Remake Bits: Bradley Cooper Offered 'A Star Is Born', Marianne Jean-Baptiste Joins 'Robocop', Was China Behind 'Total Recall' Setting Change?

Beyonce's been attached to the remake of A Star is Born since even before Clint Eastwood signed on to direct in January 2011, but in that time the male lead's been a revolving door of A-list talent. Russell Crowe, Gerard Butler, Will Smith, Leonardo DiCaprio, Christian Bale, and Tom Cruise have all been rumored or attached at various points, and now joining that club is Bradley Cooper.

It doesn't sound like actual negotiations have begun at this point, but Cooper is said to be weighing an actual offer. Cooper's worked with some interesting directors over the past couple of years, including David O. Russell, Derek Cianfrance, and Susanne Bier, and an Eastwood movie could be a nice feather in his cap. Plus, it'll give him a chance to stretch — don't you want to see Cooper doing his best Kurt Cobain? [THR]

After the jump, Robocop adds yet another Oscar nominee, and China may have had something to do with Total Recall's weirdly Asian vision of Australia.

Jean-Baptiste, an Oscar nominee for her turn in Secrets & Lies, concluded a seven-season stint on the CBS procedural Without a Trace in 2009. She currently stars in the Fernando Meirelles drama 360, and will next appear in Won't Back Down opposite Maggie Gyllenhaal and Viola Davis. Robocop is scheduled to open August 9, 2013. [Variety]

If the futuristic Australia of Len Wiseman's Total Recall remake seemed oddly Asian-inflected, that may because the area was originally envisioned as "New Asia" in the script by Mark Bomback and Kurt Wimmer. Similarly, "The Fall," the elevator that transports Colin Farrell's character between his job in the United Federation of Britain and his home in the Colony, was initially called "The China Fall."

According to one source who spoke with THR, Sony shifted the location of "the Colony" in order to avoid offending the China Film Group. It's not the official line — another insider denies that Chinese box office considerations were responsible for the change, while Sony and the filmmakers' reps have declined to comment — but if true, it'd fall in with current trends.

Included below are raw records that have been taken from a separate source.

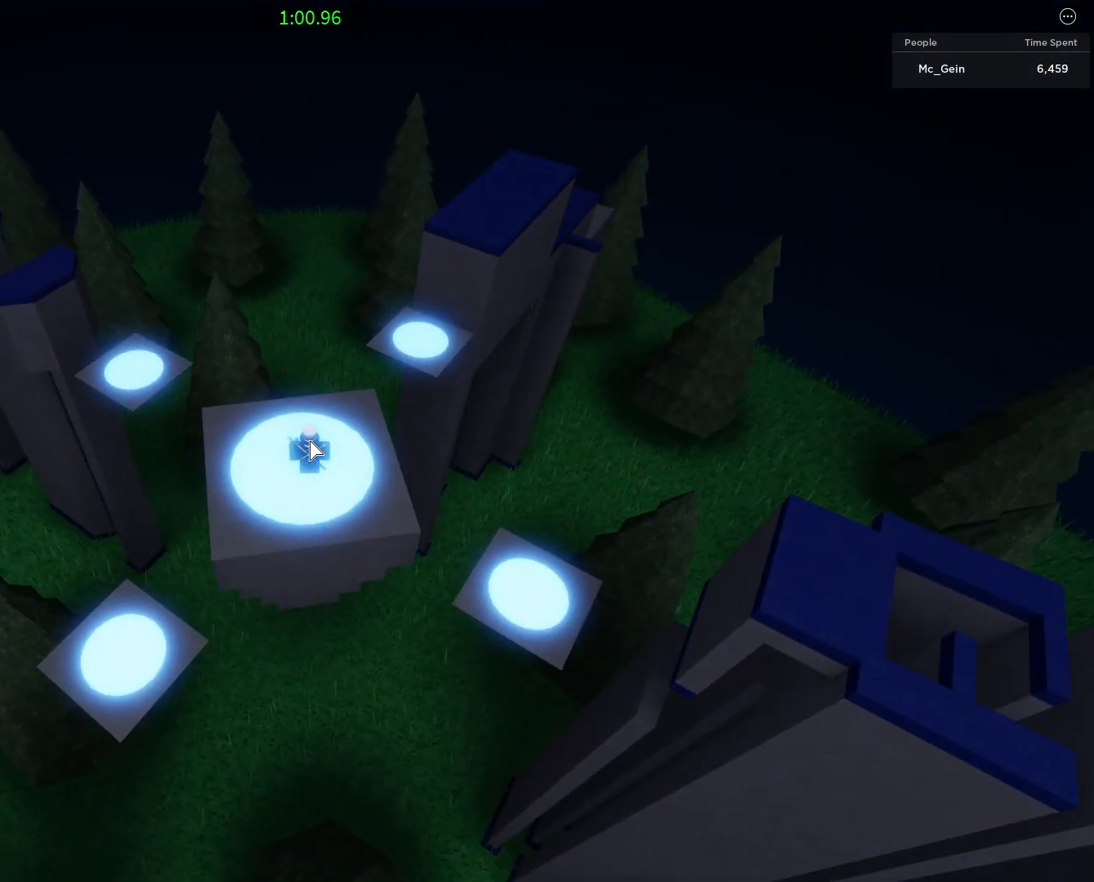
{"keys": [], "mouse": [], "events": [[67, "w", "up"], [150, "w", "down"], [217, "w", "up"]]}
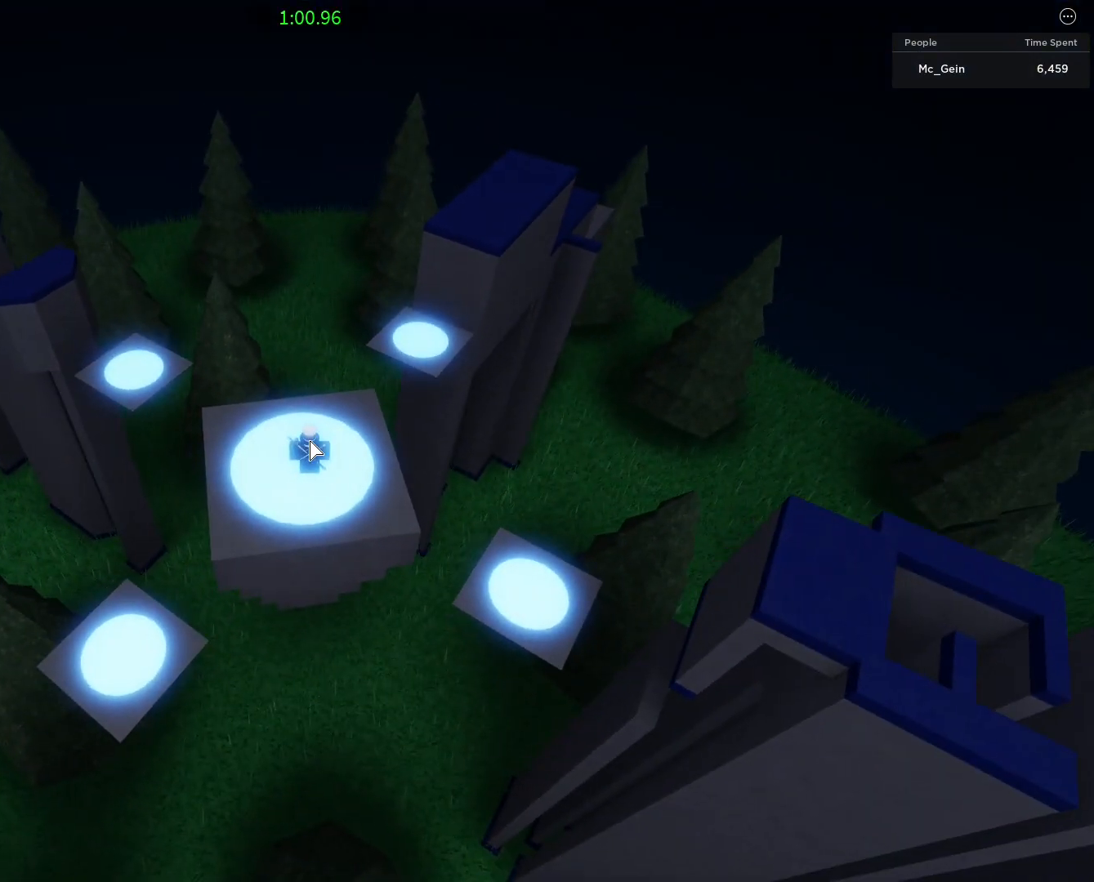
{"keys": [], "mouse": [], "events": []}
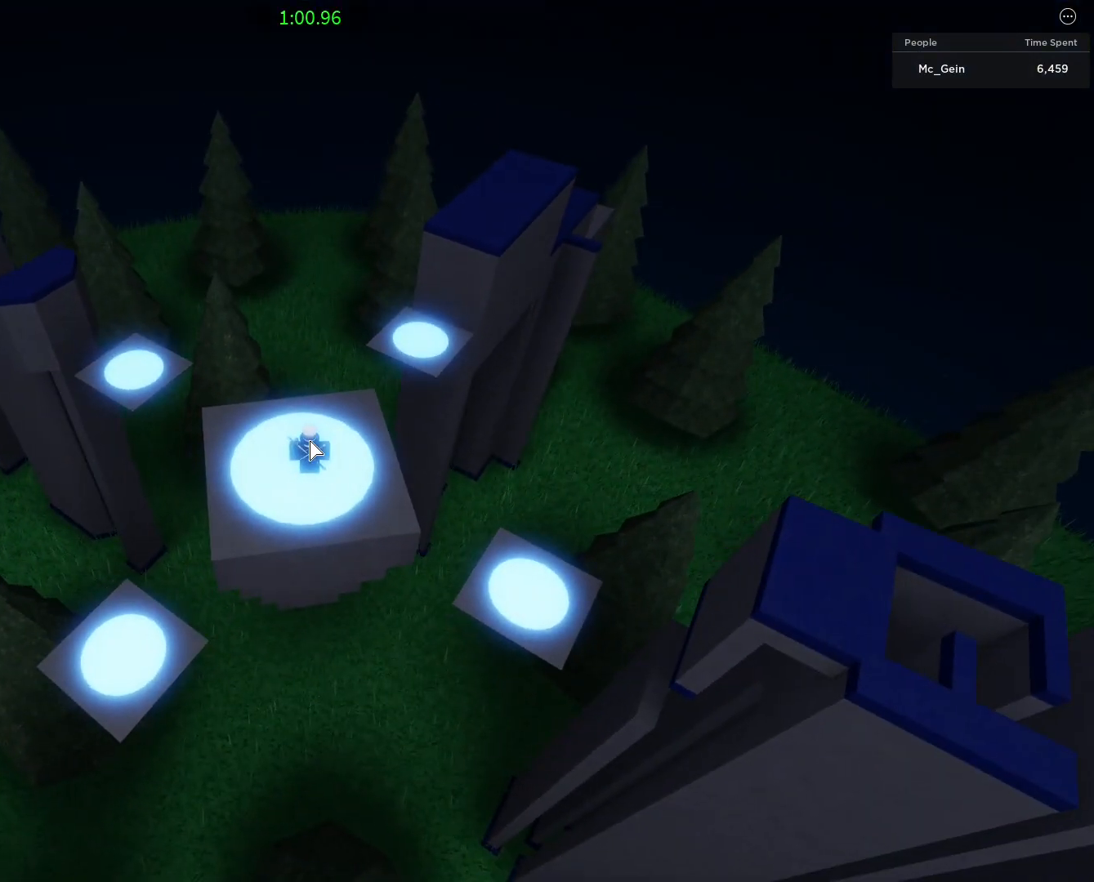
{"keys": ["shift"], "mouse": [], "events": [[383, "shift", "down"]]}
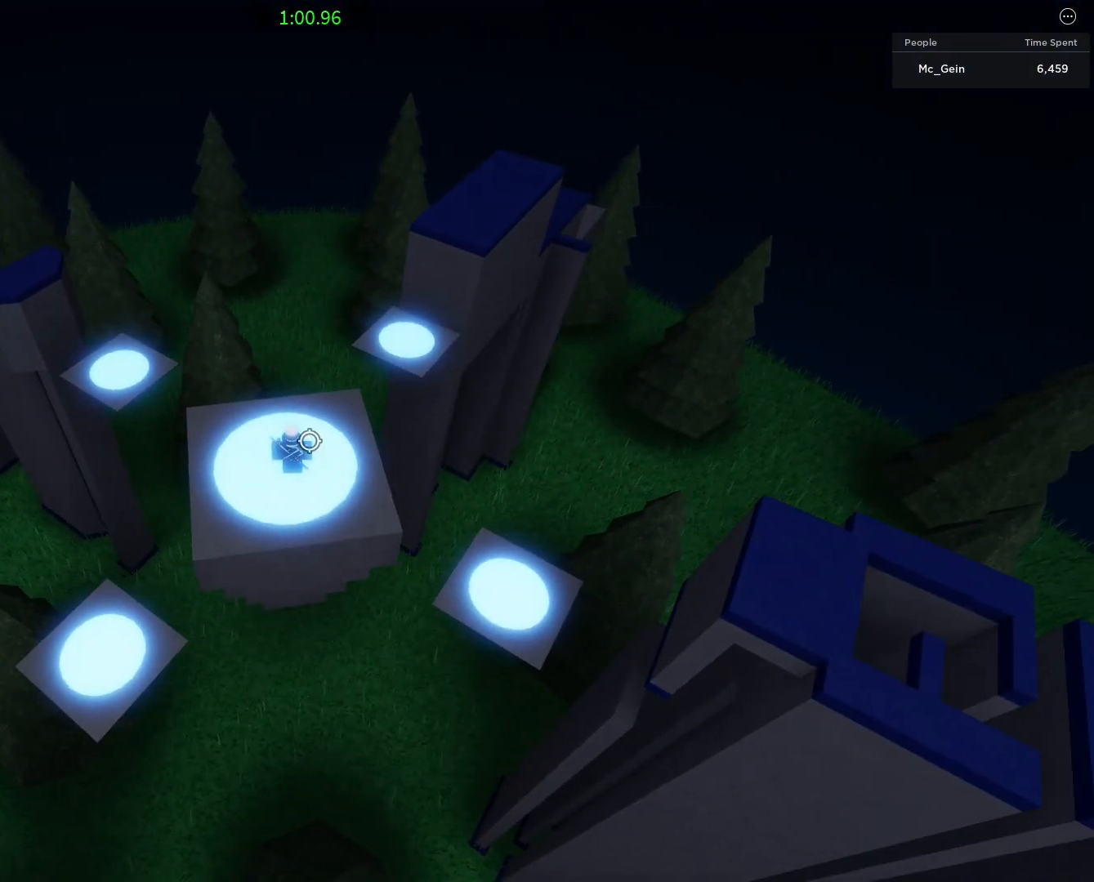
{"keys": [], "mouse": [], "events": [[200, "shift", "up"], [400, "e", "down"], [450, "e", "up"]]}
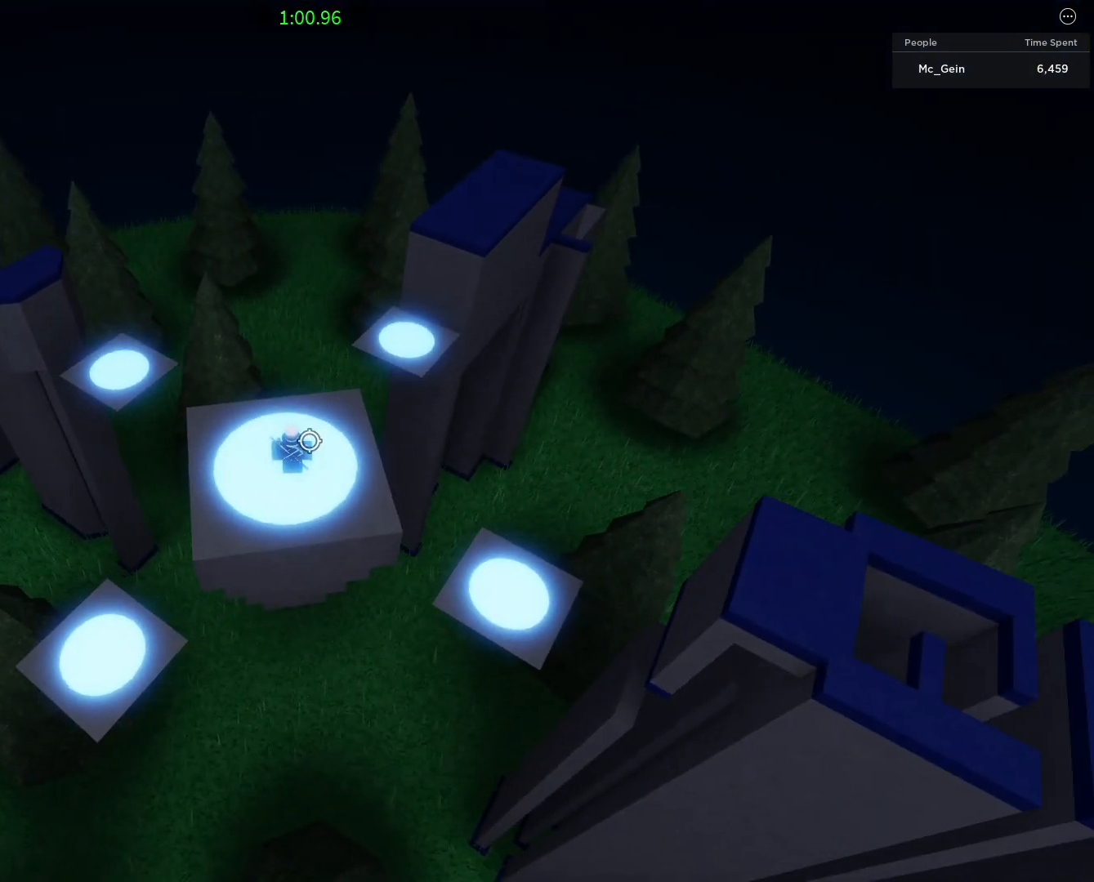
{"keys": ["s"], "mouse": [], "events": [[67, "a", "down"], [133, "a", "up"], [317, "space", "down"], [400, "space", "up"], [450, "s", "down"]]}
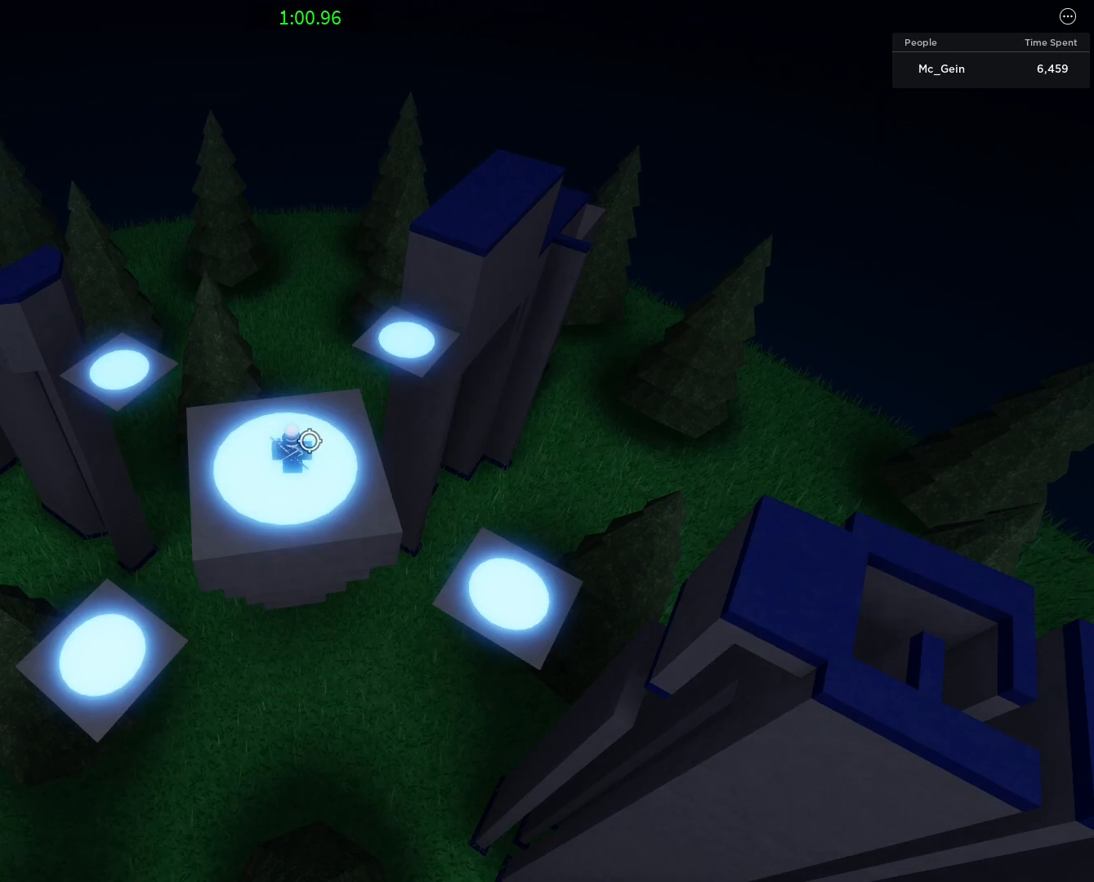
{"keys": [], "mouse": [], "events": [[33, "s", "up"], [367, "space", "down"], [450, "space", "up"]]}
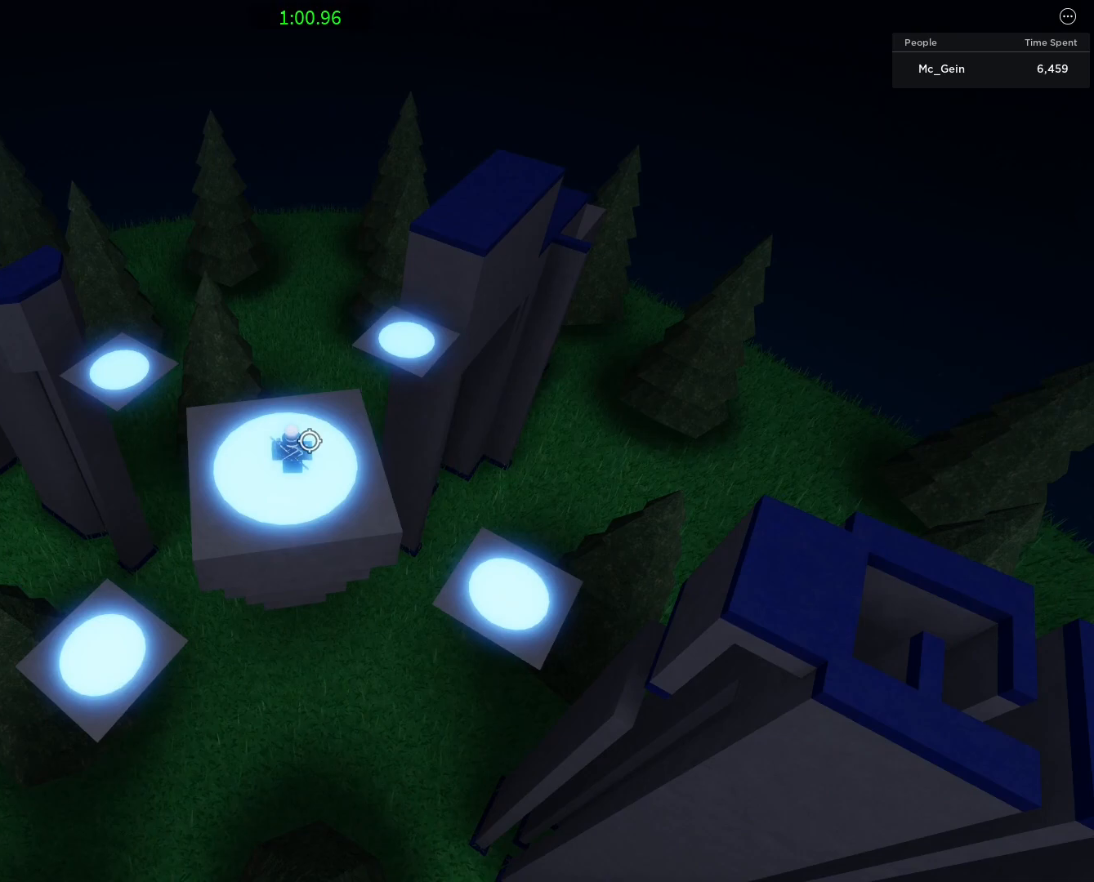
{"keys": ["w"], "mouse": [], "events": [[50, "space", "down"], [117, "space", "up"], [500, "w", "down"]]}
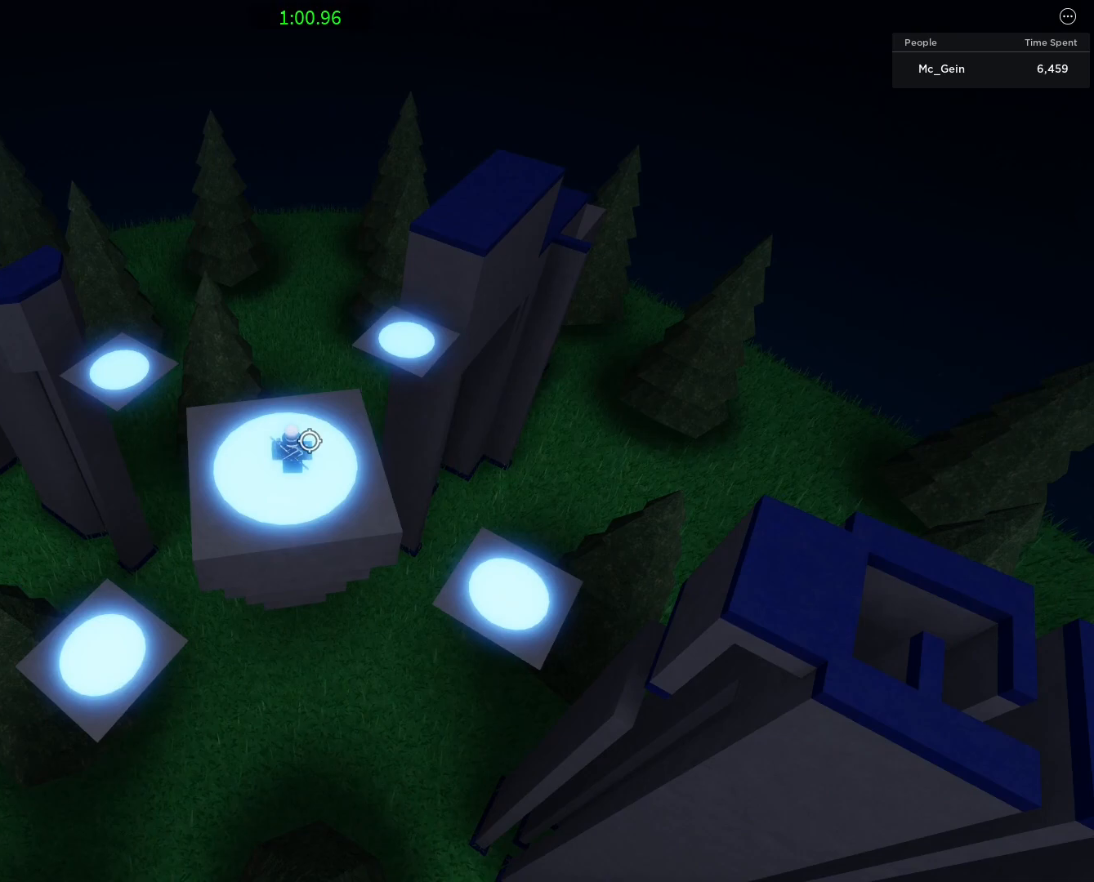
{"keys": [], "mouse": [], "events": [[67, "w", "up"], [183, "a", "down"], [233, "a", "up"], [367, "e", "down"], [417, "e", "up"]]}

The government-run enterprise helps determine which American films get to play in China, which over the past several years has emerged as one of the most lucrative international market for Hollywood productions. That factor was also behind Looper's setting shift from Paris to Shanghai, as well as the Red Dawn remake's digital alterations turning Chinese villains into North Korean ones.